„Quergeschrieben“
Allein das ist schon bemerkenswert: Barack Obama legte in allen Abschiedsreden das Hauptaugenmerk auf Freiheit und Grundrechte. Trump erwähnte er nicht.
In einem seiner TV-Interviews zum Abschied als mächtigster Mann der westlichen Welt wurde US-Präsident Barack Obama, nunmehr Ex, gefragt: Wie würde er seine Präsidentschaft in einem Satz zusammenfassen: Er dachte lang nach und formulierte dann: „Präsident Obama glaubte fest an diese Demokratie und an das amerikanische Volk.“Damit ist gleich das Hauptmotiv aller seiner Abschiedsreden beschrieben – von der Schlusskundgebung in Chicago vergangene Woche bis zur letzten Pressekonferenz im Weißen Haus diese Woche.
So weit die Erinnerung reicht, hat noch kein USPräsident vor der Amtsübergabe an einen Vertreter aus dem anderen politischen Lager die Bewahrung und Verteidigung der Demokratie zum Hauptthema gemacht.

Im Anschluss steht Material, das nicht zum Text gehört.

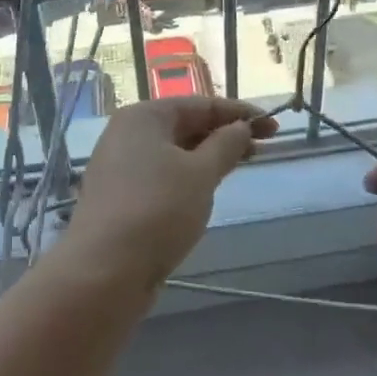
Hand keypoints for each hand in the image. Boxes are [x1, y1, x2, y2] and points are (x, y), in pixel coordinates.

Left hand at [64, 98, 278, 285]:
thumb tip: (241, 127)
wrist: (103, 271)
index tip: (273, 126)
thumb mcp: (201, 174)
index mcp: (144, 116)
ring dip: (208, 157)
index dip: (240, 114)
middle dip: (224, 135)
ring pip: (174, 153)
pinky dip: (187, 178)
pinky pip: (162, 175)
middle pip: (185, 125)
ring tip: (239, 167)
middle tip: (262, 148)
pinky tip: (205, 192)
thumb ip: (226, 145)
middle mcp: (127, 133)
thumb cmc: (157, 210)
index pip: (201, 104)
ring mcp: (120, 166)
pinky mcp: (120, 197)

So weit die Erinnerung reicht, hat aber auch noch nie ein neuer Bewohner des Weißen Hauses geschworen, alle Entscheidungen seines Vorgängers auszuradieren; nicht nur einzelne, sondern alle – von der Krankenversicherung über die gleichgeschlechtliche Ehe bis zum Atomvertrag mit dem Iran etc. So weit die Erinnerung reicht, hat es auch noch nie einen so seltsamen Machtwechsel in Washington gegeben wie den gestrigen.
Wenn Obama es also für notwendig erachtet, den Großteil seiner Abschiedsreden der Demokratie zu widmen, jeden einzelnen Bürger dazu aufzurufen, diese zu bewahren und zu beschützen, dann sollten wir uns Sorgen um den Zustand der USA machen. Denn weder hat Obama irgendwie alarmistisch vor deren Bedrohung gewarnt, noch hat er je einmal einen Zusammenhang mit seinem Nachfolger hergestellt.
Im Gegenteil, immer wieder endeten diese Demokratie-Passagen mit Optimismus. In seiner letzten Pressekonferenz erzählte er von privaten Gesprächen mit Journalisten. Sie hätten immer wieder nachgebohrt, ob er denn wirklich so unbesorgt über die Trump-Administration sei, wie er tue, und was er wirklich denke. Obama: Nein, mit der üblichen Gelassenheit, also mit No-Drama-Obama, habe das nichts zu tun. Er sei tatsächlich zutiefst davon überzeugt, dass am Ende alles gut sein wird („We will be okay“). Aber: „Wir müssen einfach darum kämpfen, dafür arbeiten und nicht glauben, es gäbe eine Garantie dafür.“
Ganz so tief dürfte die Überzeugung, dass auch mit Trump am Ende alles gut sein wird, dann doch nicht sein. Denn Obama kündigte zwei demokratiepolitische Bereiche an, für die er auch als Ex bereit sein wird zu kämpfen und sich einzumischen: Wenn es irgendwie zu systematischer Diskriminierung kommen und wenn das Wahlrecht aller eingeschränkt werden sollte. Andere sehen dies nicht so gelassen. Einer der führenden Historiker und Intellektuellen der USA, Timothy Snyder, veröffentliche vor Kurzem quasi einen Leitfaden, wie man sich gegen die Unterdrückung durch eine autoritäre Regierung zur Wehr setzt:
1. Kein vorauseilender Gehorsam; 2. Verteidigung der staatlichen Institutionen; 3. Bewahrung der beruflichen Integrität (Schauprozesse kann es nicht ohne Richter geben).
Weiters empfiehlt der Yale-Professor, auf die missbräuchliche Verwendung von Reizwörtern wie „Extremismus“oder „Notstand“zu achten; die Ruhe bei Terroranschlägen zu bewahren, weil diese häufig zur Festigung der autoritären Macht verwendet werden; sich von der Masse zu unterscheiden, denn ohne Widerstand keine Freiheit; sich eingehend zu informieren; sich politisch zu engagieren; vom Wahlrecht auf allen Ebenen unbedingt Gebrauch zu machen; auf die Gründung paramilitärischer Einheiten zu achten; so mutig wie möglich zu sein.
Es klingt wie die akademische Antwort auf Meryl Streeps Wutrede bei den Golden Globes: „Respektlosigkeit lädt zu Respektlosigkeit ein, Gewalt animiert zu Gewalt.“Und dennoch betonte Obama immer wieder den Optimismus? Nun, wer sein Amt mit „Hope“angetreten hat, wird es nicht mit Verzweiflung beenden. Für andere wird es nicht so leicht.
Wer sein Amt mit dem Slogan „Hope“angetreten hat, wird es nicht mit Verzweiflung beenden.